I was an adult when I became an American. My husband and I forced a whole new world and culture show more on our children. There were times we wondered if family and friends would forgive us. But for Deirdre, the change is even bigger, and forgiveness can be hard to find. Doctors might easily offer a nose-job to woman who wants to change her face, but when a man wants plastic surgery to seem more womanly, the psychiatrists have to be called, and sometimes even lawyers. After expensive legal procedures (oh yes, we had those to become American) and stays in mental wards (we had none of those, but we did have to be physically examined to prove we were healthy), Deirdre finally embarks on a long series of operations. Insurance won’t pay, claiming she’s either ill, but not treatable, or mad and shouldn’t be treated.
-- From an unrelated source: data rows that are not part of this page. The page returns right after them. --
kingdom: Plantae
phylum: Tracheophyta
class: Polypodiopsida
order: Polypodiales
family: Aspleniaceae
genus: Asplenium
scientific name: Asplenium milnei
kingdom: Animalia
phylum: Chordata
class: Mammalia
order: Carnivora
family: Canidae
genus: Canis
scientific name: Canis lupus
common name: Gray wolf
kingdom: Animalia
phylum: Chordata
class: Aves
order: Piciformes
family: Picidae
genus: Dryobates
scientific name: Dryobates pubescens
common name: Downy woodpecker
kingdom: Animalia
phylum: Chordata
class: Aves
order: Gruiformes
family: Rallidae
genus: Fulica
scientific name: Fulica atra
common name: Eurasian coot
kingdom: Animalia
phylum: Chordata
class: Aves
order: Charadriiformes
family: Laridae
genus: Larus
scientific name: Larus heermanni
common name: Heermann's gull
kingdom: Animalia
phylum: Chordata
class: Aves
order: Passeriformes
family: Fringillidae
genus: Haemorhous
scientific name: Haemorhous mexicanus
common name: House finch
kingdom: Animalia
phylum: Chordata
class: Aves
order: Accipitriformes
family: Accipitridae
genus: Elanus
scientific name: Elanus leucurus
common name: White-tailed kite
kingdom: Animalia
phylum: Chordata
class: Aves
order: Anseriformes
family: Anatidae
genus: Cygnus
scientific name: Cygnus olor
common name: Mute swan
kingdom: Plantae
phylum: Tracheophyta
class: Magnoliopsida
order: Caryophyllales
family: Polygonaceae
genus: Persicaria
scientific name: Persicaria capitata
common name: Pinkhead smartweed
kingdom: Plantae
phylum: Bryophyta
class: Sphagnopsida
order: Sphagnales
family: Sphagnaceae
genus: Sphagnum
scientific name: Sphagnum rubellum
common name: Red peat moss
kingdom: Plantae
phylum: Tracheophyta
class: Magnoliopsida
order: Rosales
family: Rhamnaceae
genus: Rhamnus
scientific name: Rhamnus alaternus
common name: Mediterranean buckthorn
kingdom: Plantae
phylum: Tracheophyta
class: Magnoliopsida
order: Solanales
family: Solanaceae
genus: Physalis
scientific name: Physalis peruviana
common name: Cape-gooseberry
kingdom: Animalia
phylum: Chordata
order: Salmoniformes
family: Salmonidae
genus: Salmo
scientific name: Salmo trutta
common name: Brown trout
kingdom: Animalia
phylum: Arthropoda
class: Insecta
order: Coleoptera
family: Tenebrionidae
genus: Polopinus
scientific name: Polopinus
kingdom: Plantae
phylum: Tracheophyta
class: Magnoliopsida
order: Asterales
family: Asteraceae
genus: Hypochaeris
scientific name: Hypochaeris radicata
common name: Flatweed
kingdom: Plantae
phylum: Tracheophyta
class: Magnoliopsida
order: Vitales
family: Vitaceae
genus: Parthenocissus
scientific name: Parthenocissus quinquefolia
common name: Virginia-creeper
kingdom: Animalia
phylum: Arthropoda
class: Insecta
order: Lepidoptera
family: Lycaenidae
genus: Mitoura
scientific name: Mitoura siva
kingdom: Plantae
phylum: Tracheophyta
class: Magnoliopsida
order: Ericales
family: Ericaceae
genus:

Complaining that “gender crossing is not a psychosis, and there is no medical evidence that it is...” Deirdre finally concludes “Identity is both made and not made,” while making for herself a very human, very normal new identity.

As an economist, Deirdre is well-established, multiply published, very observant and very learned. One thing I particularly enjoyed about this book was her recognition of differences between male and female points of view of economics in relationships. “People have two ways, exchange and identity. Men can grasp only exchange,” she says, illustrating her point with a lovely scene where a wife recites who gave her each ornament in the collection around her house. To a man they’re just items of property; to a woman they stand in for the friends who gave them.

The biggest surprise for me in this book was the author’s faith. I wasn’t expecting to see a connection drawn between finding gender and finding religion, though “rebirth” certainly makes sense in both realms. Faith does too; when he couldn’t imagine continuing as he was, Donald had the faith (and the money) to embark on his journey to Deirdre. While some readers might find it hard to imagine why, and some people of faith might find it hard to accept, Deirdre’s advice to “try to think of Jesus as a God of love” is wisely given and well-taken.

A fascinating, absorbing memoir, Crossing invites us to examine who we are, and how much we care for our neighbor, in the light of someone who learned who s/he was not.

Disclosure: I was lucky enough to get a free ecopy of this book.